Monday, August 23, 2010

Joana

Joana precisava de ar. Parou diante da porta de seu apartamento e pensou:
- Mas pra que raio de lugar eu vou? Qualquer um onde não haja ninguém!
(...)
Minutos se passaram e seu pensamento não alcançou lugar algum. Voltou subiu passo a passo os degraus do retrocesso. Havia algo de muito errado no seu batimento cardíaco, que a diferenciava do resto do mundo. Qualquer coisa fora de compasso que a marcava como anomalia nada divina.
Cansou, já não tinha mais idade para correr escadas acima assim tão fácil. Sentou-se no sofá. Pariu uma espécie de exclamação. Julgou ser todos os filhos que lhe esperavam a avó, a mãe, as tias avós, a família toda. Julgou ser todas as expectativas que lhe entubavam cérebro abaixo, forçando seus neurônios, forçando sua alma. Pariu tudo de uma só vez, e nem sujou o tapete.
Ela queria encontrar o bilhete único, sem volta, pra dentro dela mesma, e lá morar sem se preocupar com o aluguel. Sentia-se inquilina do próprio corpo, e sua conta bancária ia secando que nem o solo da caatinga. As rachaduras nos seus olhos, demarcavam seu espaço de visão, que não abrangia o mundo todo que pintavam pra ela. Na verdade, bastava uma grama bem verde, um livro bem profundo e hilário, e uma sombra silenciosa, para que ela se aquietasse. O resto era dos outros, mas como eles não tinham mãos suficientes para agarrar tudo, lhe despejavam missões bizarras, as quais ela deveria cumprir, cada uma até certa idade.

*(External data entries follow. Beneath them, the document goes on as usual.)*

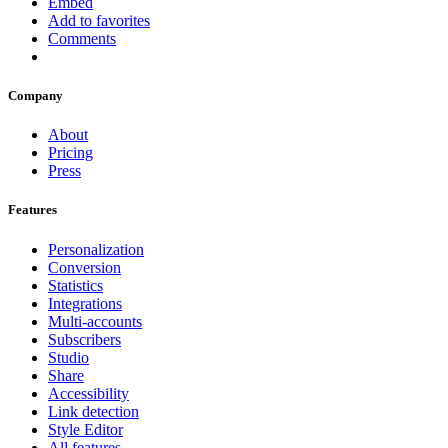
Embed
Add to favorites
Comments
Company
About
Pricing
Press
Features
Personalization
Conversion
Statistics
Integrations
Multi-accounts
Subscribers
Studio
Share
Accessibility
Link detection
Style Editor
All features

Os prazos de validade a irritavam profundamente. Desde o do leite até o da morte. A pessoa não podia nem morrer direito, tinha que se preocupar que sua morte duraria até sua próxima vida. E nessa próxima vida, ela tinha que fazer escolhas, através das quais ela evoluiria, e assim, até alcançar o direito de não viver mais. Ora essa, viver não era uma dádiva? Pois então porque raios ela deveria se preocupar em evoluir para não precisar mais viver neste plano que aqui se encontrava? E tinha mais, quando é que a pessoa tinha direito a descansar? Sim, porque mesmo morto, tinha tarefas de ascensão do espírito, e vivo então...
A verdade é que Joana estava achando tudo uma grande palhaçada. Se pudesse mandava o mundo todo pra dentro de um palavrão bem horroroso. Mas não podia, e ela nem sabia porque. Nessa hora só pensava no silêncio. E só pensava em ter espaço para ser ela, dessa forma estranha que ela era. Talvez ela não chegasse a lugar nenhum, talvez não tivesse coragem, talvez não tivesse filhos, nem encontrasse um homem bom. Possivelmente ela fizesse a escolha de se dedicar incansavelmente as palavras, deixando sim, o amor de lado. Talvez se ela se apaixonasse, não fosse por uma pessoa bonita. Possivelmente ela, Joana, não seria muito simpática, nem percorreria o glamour. Sinceramente, queria ter direito ao simples desejo de ser ela mesma, ainda que sua cara estivesse feia e isso não fosse de bom tom.
Era do bom tom que Joana queria se livrar. Aliás, de qualquer tom. Na maioria das vezes, ela não empregava intenção alguma no que quer que fosse, apenas deveria estar correspondendo ao mundo que lhe exigia tudo ao apertar de um botão. Mas Joana não era uma máquina, e estava verdadeiramente cansada!!!